How to calculate the total angular momentum (J) values How can I calculate the values of $J$ (total angular momentum) for a particular term, for instance, ${}^3P$? 
 A: The superscript on the left is always $2S+1$, where $S$ is the total spin. Thus here we have $S = 1$. The letter stands for the orbital angular momentum, with letters $\mathrm{S}$ (not the same $S$ as before!), $\mathrm{P}$, $\mathrm{D}$, ... corresponding to $L = 0$, $L = 1$, $L = 2$, ... Thus we have $L = 1$.
The total angular momentum $J$ is actually not fully determined, in the same sense that knowing the magnitudes of two regular vectors doesn't allow you to know even the magnitude of the sum. $J$ can range from $\lvert L - S \rvert$ to $L + S$, so it can be $0$, $1$, or $2$. One can specify one of these states with a subscript on the right, e.g. ${}^3\mathrm{P}_1$.

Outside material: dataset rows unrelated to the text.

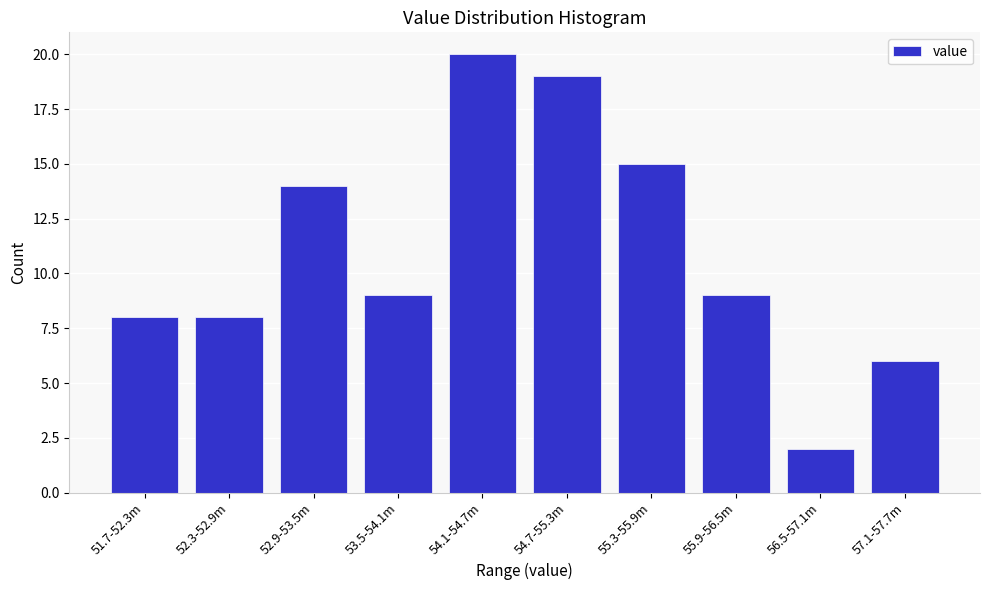

Reading right to left, transcribe all the data shown in this chart.

6	2	9	15	19	20	9	14	8	8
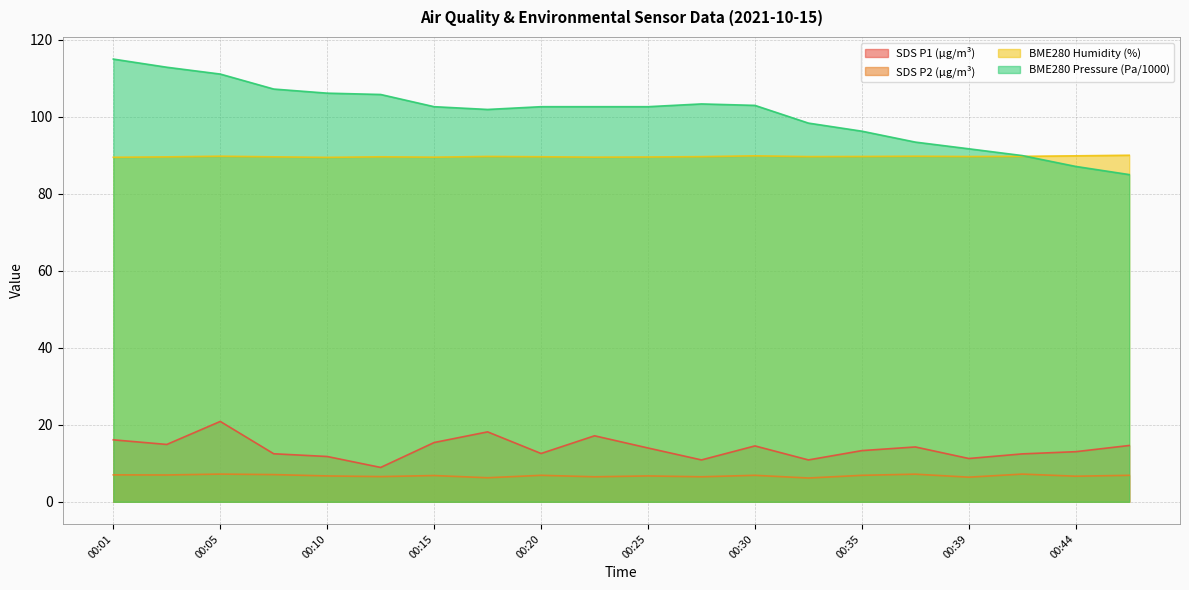

Where is the first local maximum for SDS_P1?

00:05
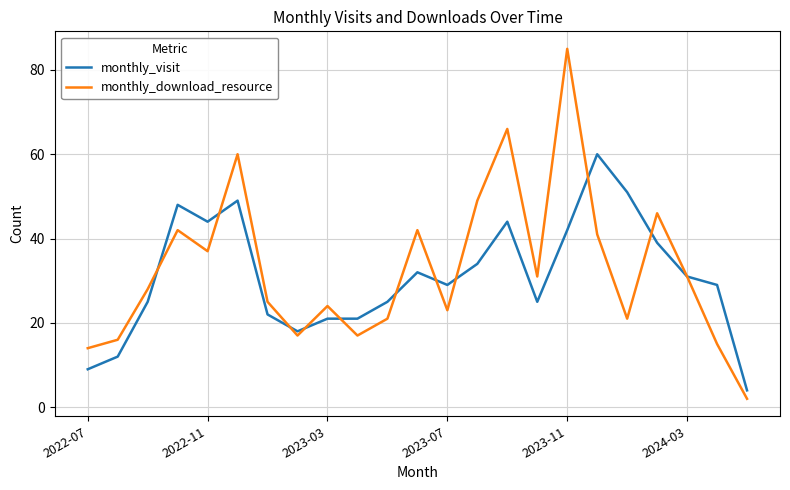

What is the sum of all monthly_download_resource values?

753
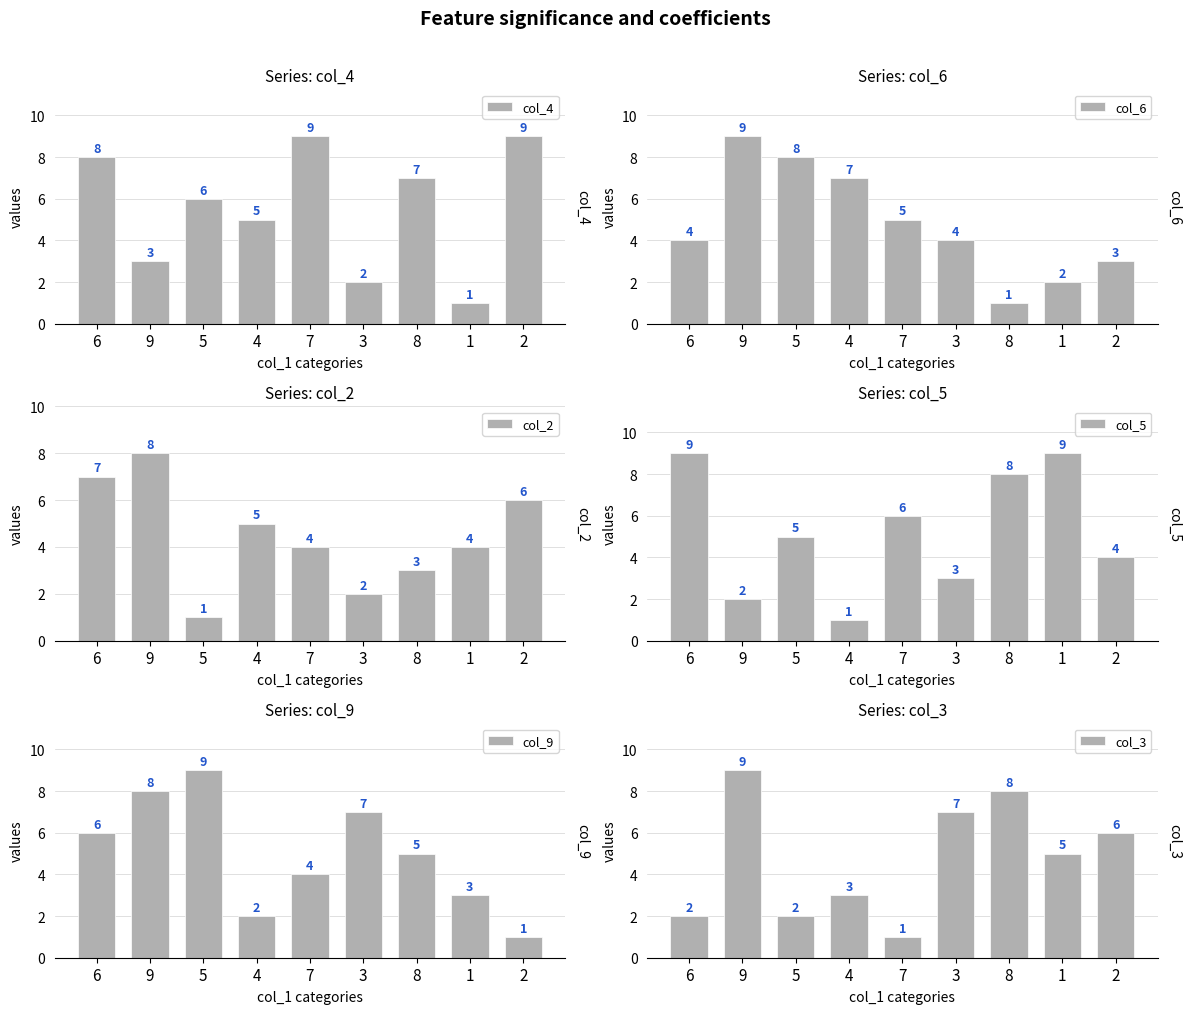

Reading right to left, transcribe all the data shown in this chart.

col_4: 9	1	7	2	9	5	6	3	8
col_6: 3	2	1	4	5	7	8	9	4
col_2: 6	4	3	2	4	5	1	8	7
col_5: 4	9	8	3	6	1	5	2	9
col_9: 1	3	5	7	4	2	9	8	6
col_3: 6	5	8	7	1	3	2	9	2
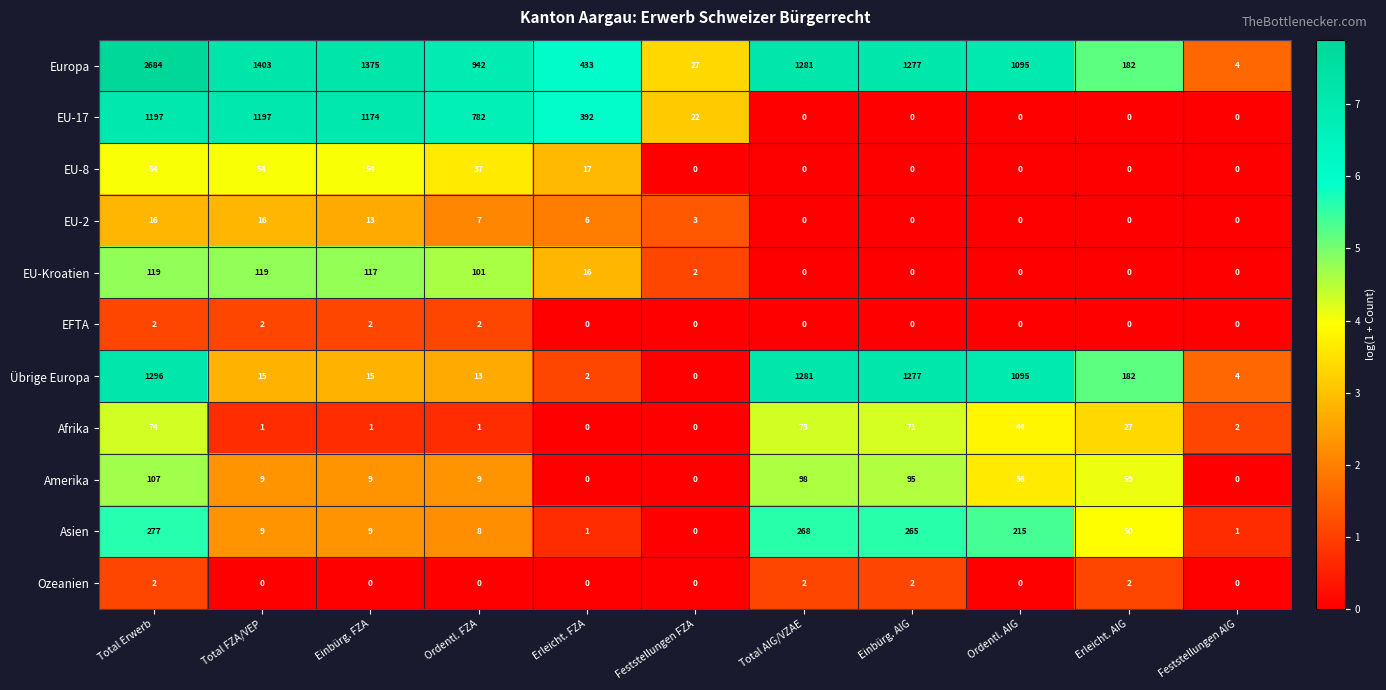

What is the highest value of the EU-Kroatien series?

119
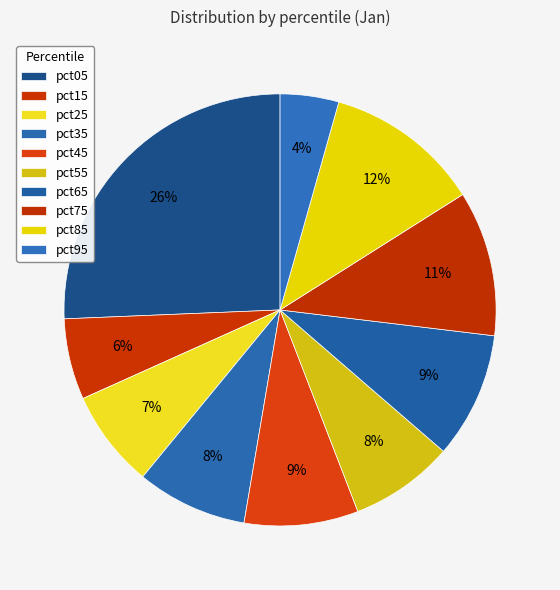

Which category has the biggest portion of the pie?

pct05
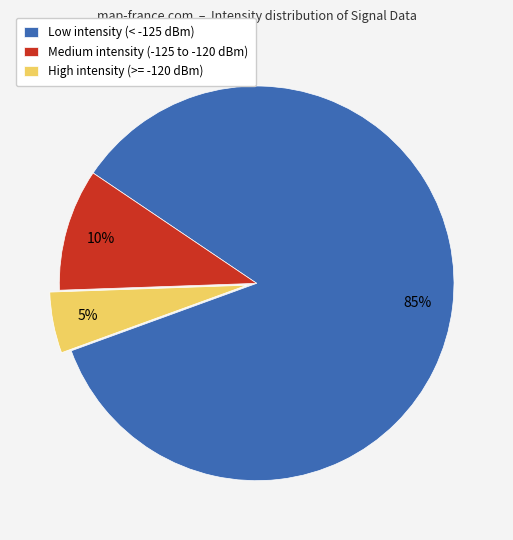

The High intensity (>= -120 dBm) slice represents 5% of the pie. True or false?

True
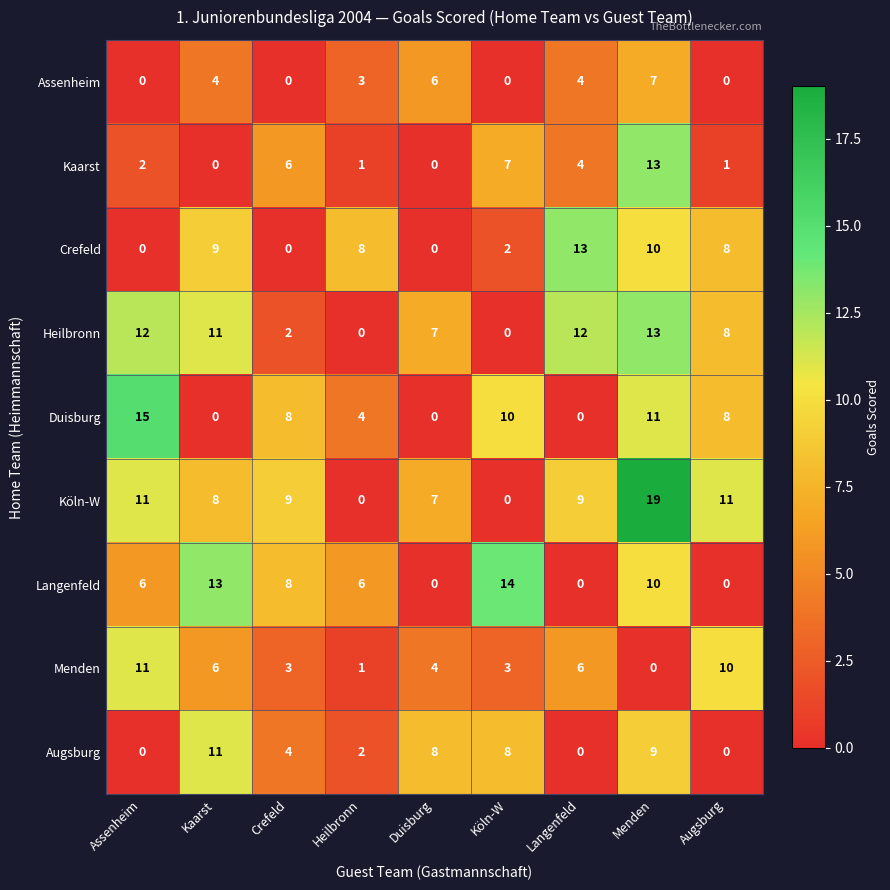

Which series has the widest spread of values?

Köln-W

A: You can calculate value of J = 2, So it will be 3P2
The spin angular momentum is given by L = |l2-l1|,|l2-l1|+1,.....,l1+l2 = 1,2,3
And hence the values of the total angular momentum S = |s2-s1|,|s2-s1|+1,.....,s1+s2 = 0,1
J = |L-S|,|L-S|+1,.....,L+S = 0,1,2,3,4 
The symbolic way to represent the quantum state with L=1,S=1,J=2, can be represented as 3P2.